I read it as "certifications and scams" :)

I had someone argue that Wordpress had terrible security.

The only CVE's it had for 2 years only happened if you allowed random users to sign up.

There is a firewall plugin and basically the only thing it does is check if you have outdated plugins and log all the times a bot tried to log in by going posting user:admin password:admin to /wp-login.php. It's rare but a few of them tried my domain name as username instead. It sends me e-mails about new vulnerabilities found, and it's always some plugin. Sure, some of them are "installed" in thousands or millions of websites, but it's never anything in the Wordpress core itself.

If you hide /wp-login.php and avoid dependencies, it's practically impenetrable since it has to be the most battle-tested CMS out in the wild, and yet people swear it's Swiss cheese of security holes.

xml-rpc.php paid for my pool... but I freely admit to a degree of "because the scanner said so".

"WordPress is fairly secure as long as you don't use any extensions and don't let arbitrary users sign up" is technically true, but it's no surprise that a lot of WordPress use cases collide with these two things.

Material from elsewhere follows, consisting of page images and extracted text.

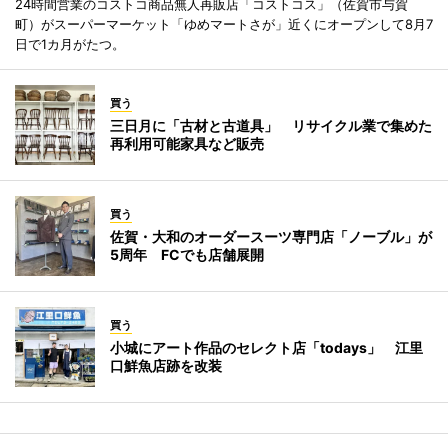
24時間営業のコストコ商品無人再販店「コストコス」（佐賀市与賀
町）がスーパーマーケット「ゆめマートさが」近くにオープンして8月7
日で1カ月がたつ。
買う
三日月に「古材と古道具」 リサイクル業で集めた
再利用可能家具など販売
買う
佐賀・大和のオーダースーツ専門店「ノーブル」が
5周年 FCでも店舗展開
買う
小城にアート作品のセレクト店「todays」 江里
口鮮魚店跡を改装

For example, a WooCommerce site is both more sensitive than a blog and more likely to have sign-ups open and functionally necessary additional plugins running.

For better and for worse, WordPress is the ecosystem, not just the software itself.

I will not spend time figuring out your setup and threat model, I'll tell you that it might be exploitable. If you want someone to do that, pay them.

But you will spend time sending threatening emails with COULD and MAYBE? :)

If that's threatening for you then that's your own problem.

The stars do align, more often then you would believe.

No, they really don't. Exploits are rare, relative to the amount of code being run. And most "threats" are discussed absolutely, instead of relative to a threat model and mostly devoid of any context.